--- Excerpted text Enclosed Below ---
Art Commission greenlights redesign for Maplewood Mall, suggests rework of Holocaust memorial changes

Despite some lingering questions, the Philadelphia Art Commission on Wednesday greenlighted plans to redesign Germantown’s Maplewood Mall, expressing enthusiasm for the community-approved concept, which echoes the location’s 19th century roots as a lumberyard.

When it formally opened in 1974, Maplewood Mall was hailed as an urban planning triumph — a walkable, commercial village wedged between two plazas in central Germantown. Two-story 19th century and redbrick row buildings carried the city’s traditional model of businesses on the ground level with residences on the upper floors. It was designed in the same vein of the Chestnut Street Transitway, said Matt Wysong, the City Planning Commission’s Northwest Philadelphia community planner.

But in the last 40 years, the mall lost a lot of its former bustle and charm. Prior to 1973, Maplewood Avenue used to be a single one-way street that allowed thru-traffic for the row of small businesses. Its closure didn’t exactly entice more customers. Today, about a quarter of its small stores are now vacant, despite residents living on the upper floors. The mall needs some infrastructural love as well. Tree roots have unearthed the concrete in areas. The paint is peeling. Bricks facades have gone unrepaired. Signage is dated.

Designs revealed Tuesday show an aesthetic makeover that also addresses some of the mall’s practical shortcomings.
--- End of Enclosed Excerpted text ---
- About this task -
In the article above about the Maplewood Mall redesign, in what year did the mall formally open?
--- Source information Enclosed Below ---
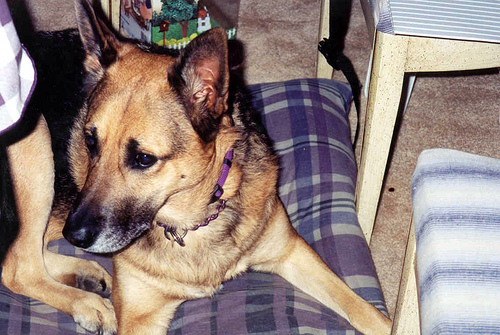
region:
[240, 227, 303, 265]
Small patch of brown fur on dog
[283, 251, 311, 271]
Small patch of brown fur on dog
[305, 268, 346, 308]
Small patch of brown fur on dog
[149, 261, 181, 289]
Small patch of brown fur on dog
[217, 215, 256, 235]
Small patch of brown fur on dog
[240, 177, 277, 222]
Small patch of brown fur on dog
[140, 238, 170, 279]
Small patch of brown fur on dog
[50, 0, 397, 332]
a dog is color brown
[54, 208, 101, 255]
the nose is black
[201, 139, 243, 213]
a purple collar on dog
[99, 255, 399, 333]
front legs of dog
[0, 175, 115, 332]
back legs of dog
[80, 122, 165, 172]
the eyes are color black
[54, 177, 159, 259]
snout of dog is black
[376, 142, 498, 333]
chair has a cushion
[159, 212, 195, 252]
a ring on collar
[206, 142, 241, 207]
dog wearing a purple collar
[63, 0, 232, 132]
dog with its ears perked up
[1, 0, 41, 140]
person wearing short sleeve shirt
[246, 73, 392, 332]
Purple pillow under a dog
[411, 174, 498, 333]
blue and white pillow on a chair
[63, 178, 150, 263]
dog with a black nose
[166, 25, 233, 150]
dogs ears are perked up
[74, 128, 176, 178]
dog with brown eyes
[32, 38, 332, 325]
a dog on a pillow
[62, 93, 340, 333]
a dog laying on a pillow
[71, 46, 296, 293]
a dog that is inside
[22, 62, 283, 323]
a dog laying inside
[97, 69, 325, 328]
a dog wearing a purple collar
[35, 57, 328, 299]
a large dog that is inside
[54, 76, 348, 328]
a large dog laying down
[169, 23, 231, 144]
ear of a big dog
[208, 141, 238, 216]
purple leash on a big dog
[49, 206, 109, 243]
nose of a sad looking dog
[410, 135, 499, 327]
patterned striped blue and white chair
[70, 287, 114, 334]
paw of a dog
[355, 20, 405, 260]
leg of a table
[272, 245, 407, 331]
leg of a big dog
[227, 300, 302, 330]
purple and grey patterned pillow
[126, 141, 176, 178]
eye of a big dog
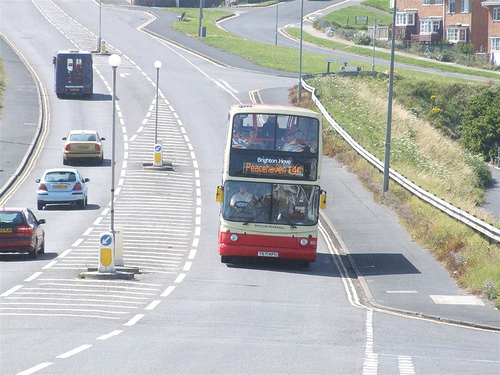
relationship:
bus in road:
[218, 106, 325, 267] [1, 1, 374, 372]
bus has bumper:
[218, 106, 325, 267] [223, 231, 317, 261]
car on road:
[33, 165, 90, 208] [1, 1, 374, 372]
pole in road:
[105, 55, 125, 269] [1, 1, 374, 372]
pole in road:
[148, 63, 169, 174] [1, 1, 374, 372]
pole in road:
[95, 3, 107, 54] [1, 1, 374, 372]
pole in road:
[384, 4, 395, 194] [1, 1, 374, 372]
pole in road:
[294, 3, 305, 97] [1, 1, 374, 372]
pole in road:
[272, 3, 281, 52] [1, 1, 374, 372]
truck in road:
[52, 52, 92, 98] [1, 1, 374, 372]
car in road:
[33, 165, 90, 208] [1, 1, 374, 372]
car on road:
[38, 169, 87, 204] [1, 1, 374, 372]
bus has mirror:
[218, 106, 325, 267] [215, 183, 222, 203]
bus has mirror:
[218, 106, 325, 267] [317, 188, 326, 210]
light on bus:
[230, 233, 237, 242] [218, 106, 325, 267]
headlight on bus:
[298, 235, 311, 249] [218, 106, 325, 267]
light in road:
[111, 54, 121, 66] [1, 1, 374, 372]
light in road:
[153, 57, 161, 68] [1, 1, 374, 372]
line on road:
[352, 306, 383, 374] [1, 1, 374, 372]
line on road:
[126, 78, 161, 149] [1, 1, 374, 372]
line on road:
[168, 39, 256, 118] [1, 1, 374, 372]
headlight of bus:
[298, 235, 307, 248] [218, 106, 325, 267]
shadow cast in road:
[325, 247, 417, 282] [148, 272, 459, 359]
--- End of Enclosed Source information ---
--- Source information Enclosed Below ---
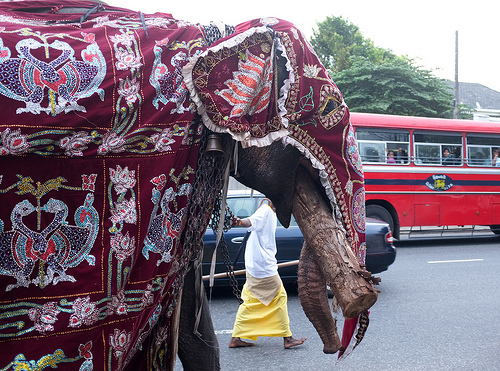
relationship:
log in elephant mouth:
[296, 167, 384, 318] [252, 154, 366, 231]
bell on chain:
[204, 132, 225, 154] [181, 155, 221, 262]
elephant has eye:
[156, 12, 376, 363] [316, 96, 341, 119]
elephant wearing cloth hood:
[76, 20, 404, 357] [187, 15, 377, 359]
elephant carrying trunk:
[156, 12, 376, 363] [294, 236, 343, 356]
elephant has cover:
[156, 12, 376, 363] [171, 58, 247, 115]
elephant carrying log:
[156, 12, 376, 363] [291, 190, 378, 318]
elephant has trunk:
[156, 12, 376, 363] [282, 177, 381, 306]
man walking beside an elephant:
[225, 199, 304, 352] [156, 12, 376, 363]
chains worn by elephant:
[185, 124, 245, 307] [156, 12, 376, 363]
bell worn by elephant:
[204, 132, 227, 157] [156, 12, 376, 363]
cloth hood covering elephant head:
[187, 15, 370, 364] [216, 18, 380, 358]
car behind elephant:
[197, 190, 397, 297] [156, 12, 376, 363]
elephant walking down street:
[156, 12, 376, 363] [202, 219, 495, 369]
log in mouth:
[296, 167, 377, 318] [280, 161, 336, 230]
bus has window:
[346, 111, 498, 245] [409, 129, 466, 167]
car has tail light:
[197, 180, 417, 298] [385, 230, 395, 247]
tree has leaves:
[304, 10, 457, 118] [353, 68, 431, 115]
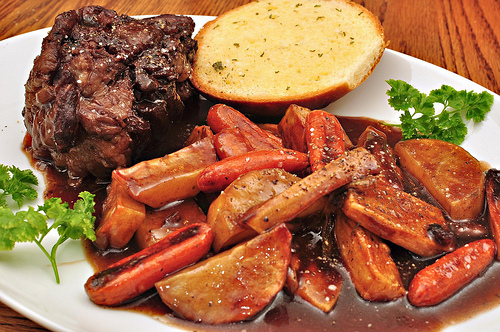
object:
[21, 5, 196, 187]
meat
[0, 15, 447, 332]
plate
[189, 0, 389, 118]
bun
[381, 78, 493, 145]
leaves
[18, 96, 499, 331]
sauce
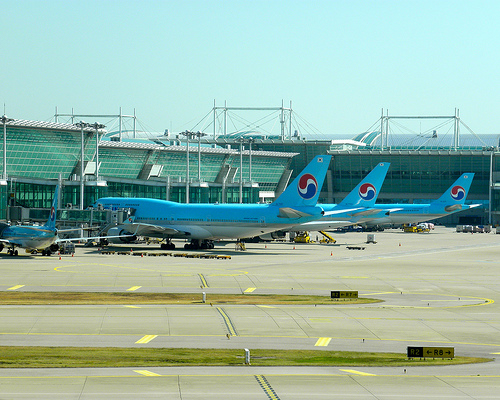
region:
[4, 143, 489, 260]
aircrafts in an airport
--- End of Enclosed Source information ---
--- Source information Enclosed Below ---
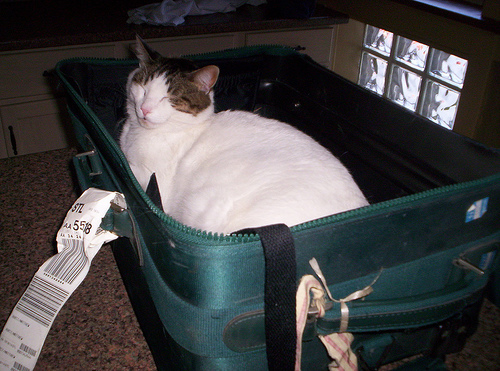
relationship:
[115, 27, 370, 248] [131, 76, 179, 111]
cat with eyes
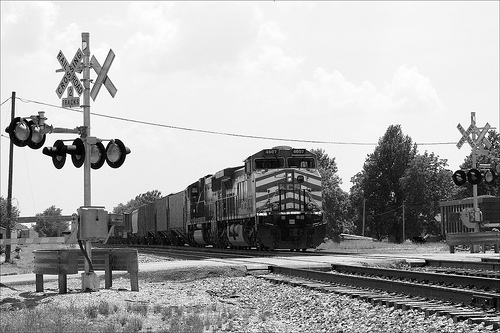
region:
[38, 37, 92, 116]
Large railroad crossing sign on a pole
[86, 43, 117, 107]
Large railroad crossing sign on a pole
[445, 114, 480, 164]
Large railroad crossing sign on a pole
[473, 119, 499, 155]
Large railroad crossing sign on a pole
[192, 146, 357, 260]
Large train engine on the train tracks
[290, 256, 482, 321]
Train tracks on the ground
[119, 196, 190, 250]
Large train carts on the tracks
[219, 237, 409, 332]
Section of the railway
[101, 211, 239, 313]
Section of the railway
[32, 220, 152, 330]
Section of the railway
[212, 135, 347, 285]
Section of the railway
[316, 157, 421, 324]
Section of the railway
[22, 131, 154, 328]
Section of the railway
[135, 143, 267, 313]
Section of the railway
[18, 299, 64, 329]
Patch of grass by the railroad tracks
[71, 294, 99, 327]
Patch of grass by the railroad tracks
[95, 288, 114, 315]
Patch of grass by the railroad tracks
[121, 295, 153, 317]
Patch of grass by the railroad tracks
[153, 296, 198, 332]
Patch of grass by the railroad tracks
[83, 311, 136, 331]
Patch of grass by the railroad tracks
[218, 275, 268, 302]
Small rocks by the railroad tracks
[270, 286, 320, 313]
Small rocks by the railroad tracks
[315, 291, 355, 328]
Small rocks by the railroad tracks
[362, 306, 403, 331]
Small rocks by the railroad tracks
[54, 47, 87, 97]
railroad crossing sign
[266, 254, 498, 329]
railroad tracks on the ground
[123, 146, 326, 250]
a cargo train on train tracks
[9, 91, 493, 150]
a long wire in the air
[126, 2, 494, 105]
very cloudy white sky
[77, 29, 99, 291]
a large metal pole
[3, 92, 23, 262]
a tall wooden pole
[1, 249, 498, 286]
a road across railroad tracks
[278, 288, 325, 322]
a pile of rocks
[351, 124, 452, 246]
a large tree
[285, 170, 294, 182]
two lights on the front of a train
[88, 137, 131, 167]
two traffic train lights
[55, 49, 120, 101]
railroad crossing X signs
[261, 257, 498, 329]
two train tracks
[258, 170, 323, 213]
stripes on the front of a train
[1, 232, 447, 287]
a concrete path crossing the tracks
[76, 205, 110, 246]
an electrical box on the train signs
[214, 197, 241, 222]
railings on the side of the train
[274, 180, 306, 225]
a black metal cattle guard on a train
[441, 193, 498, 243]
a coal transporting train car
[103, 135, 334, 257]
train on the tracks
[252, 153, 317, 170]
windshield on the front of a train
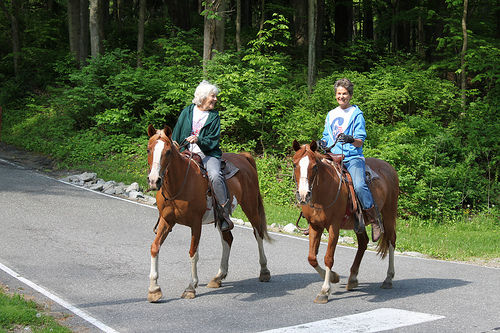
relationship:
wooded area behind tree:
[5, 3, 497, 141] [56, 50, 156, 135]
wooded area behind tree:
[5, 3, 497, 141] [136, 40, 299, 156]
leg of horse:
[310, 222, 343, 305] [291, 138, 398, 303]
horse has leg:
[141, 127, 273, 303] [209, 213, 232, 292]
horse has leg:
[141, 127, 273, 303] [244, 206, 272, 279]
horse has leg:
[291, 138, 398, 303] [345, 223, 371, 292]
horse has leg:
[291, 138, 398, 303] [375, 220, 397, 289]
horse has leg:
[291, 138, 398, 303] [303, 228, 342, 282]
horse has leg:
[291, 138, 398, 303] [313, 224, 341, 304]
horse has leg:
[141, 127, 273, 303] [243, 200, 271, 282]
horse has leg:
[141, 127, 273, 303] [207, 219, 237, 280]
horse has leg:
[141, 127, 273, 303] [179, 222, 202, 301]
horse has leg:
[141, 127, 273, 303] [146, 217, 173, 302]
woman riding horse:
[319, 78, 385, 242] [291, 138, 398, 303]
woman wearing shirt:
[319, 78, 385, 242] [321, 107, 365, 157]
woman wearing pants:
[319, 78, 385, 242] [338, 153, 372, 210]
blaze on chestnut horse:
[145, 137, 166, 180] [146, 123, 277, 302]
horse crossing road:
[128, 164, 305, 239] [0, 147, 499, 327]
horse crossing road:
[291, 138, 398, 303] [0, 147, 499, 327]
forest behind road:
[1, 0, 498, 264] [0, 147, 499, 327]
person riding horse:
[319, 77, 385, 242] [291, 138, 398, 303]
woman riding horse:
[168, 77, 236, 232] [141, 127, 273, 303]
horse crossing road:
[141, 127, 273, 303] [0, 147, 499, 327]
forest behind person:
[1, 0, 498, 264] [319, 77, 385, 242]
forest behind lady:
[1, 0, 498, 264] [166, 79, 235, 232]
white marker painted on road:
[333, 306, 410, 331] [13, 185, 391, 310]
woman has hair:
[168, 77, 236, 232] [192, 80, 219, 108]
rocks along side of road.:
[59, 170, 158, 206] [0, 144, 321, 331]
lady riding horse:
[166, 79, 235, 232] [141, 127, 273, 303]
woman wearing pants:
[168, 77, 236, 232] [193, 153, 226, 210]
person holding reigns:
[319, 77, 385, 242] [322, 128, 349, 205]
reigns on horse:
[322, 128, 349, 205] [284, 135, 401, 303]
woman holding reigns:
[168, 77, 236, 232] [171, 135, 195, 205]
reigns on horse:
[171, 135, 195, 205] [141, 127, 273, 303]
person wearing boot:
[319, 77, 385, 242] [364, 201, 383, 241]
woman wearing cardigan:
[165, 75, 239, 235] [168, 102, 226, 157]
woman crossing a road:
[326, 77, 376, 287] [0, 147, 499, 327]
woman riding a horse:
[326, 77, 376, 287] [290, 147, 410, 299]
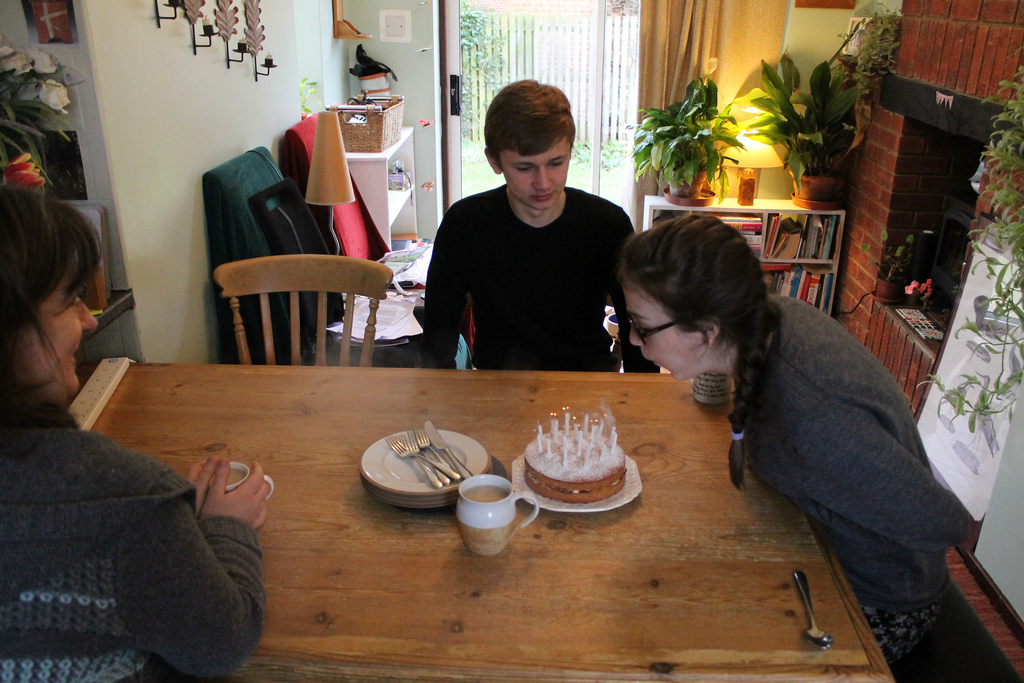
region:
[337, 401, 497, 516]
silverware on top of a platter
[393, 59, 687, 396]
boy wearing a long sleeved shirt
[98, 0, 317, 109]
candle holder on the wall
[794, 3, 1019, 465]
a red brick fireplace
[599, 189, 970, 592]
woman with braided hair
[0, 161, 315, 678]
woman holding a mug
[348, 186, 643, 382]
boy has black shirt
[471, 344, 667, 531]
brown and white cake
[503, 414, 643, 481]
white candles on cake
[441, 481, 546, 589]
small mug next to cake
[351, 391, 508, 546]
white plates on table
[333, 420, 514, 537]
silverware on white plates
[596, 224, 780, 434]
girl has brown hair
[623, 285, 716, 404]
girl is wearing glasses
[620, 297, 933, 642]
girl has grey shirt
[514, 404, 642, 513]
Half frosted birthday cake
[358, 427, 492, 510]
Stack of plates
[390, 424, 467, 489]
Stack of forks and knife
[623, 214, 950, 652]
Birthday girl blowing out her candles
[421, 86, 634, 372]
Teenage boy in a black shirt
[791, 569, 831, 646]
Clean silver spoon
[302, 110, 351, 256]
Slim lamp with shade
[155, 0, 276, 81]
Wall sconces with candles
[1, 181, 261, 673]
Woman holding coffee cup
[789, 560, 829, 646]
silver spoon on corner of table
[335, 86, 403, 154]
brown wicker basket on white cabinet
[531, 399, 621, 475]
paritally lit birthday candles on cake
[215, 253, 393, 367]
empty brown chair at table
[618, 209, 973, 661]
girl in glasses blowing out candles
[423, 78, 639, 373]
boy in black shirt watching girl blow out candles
--- End of Enclosed Source information ---
- Answer -
1974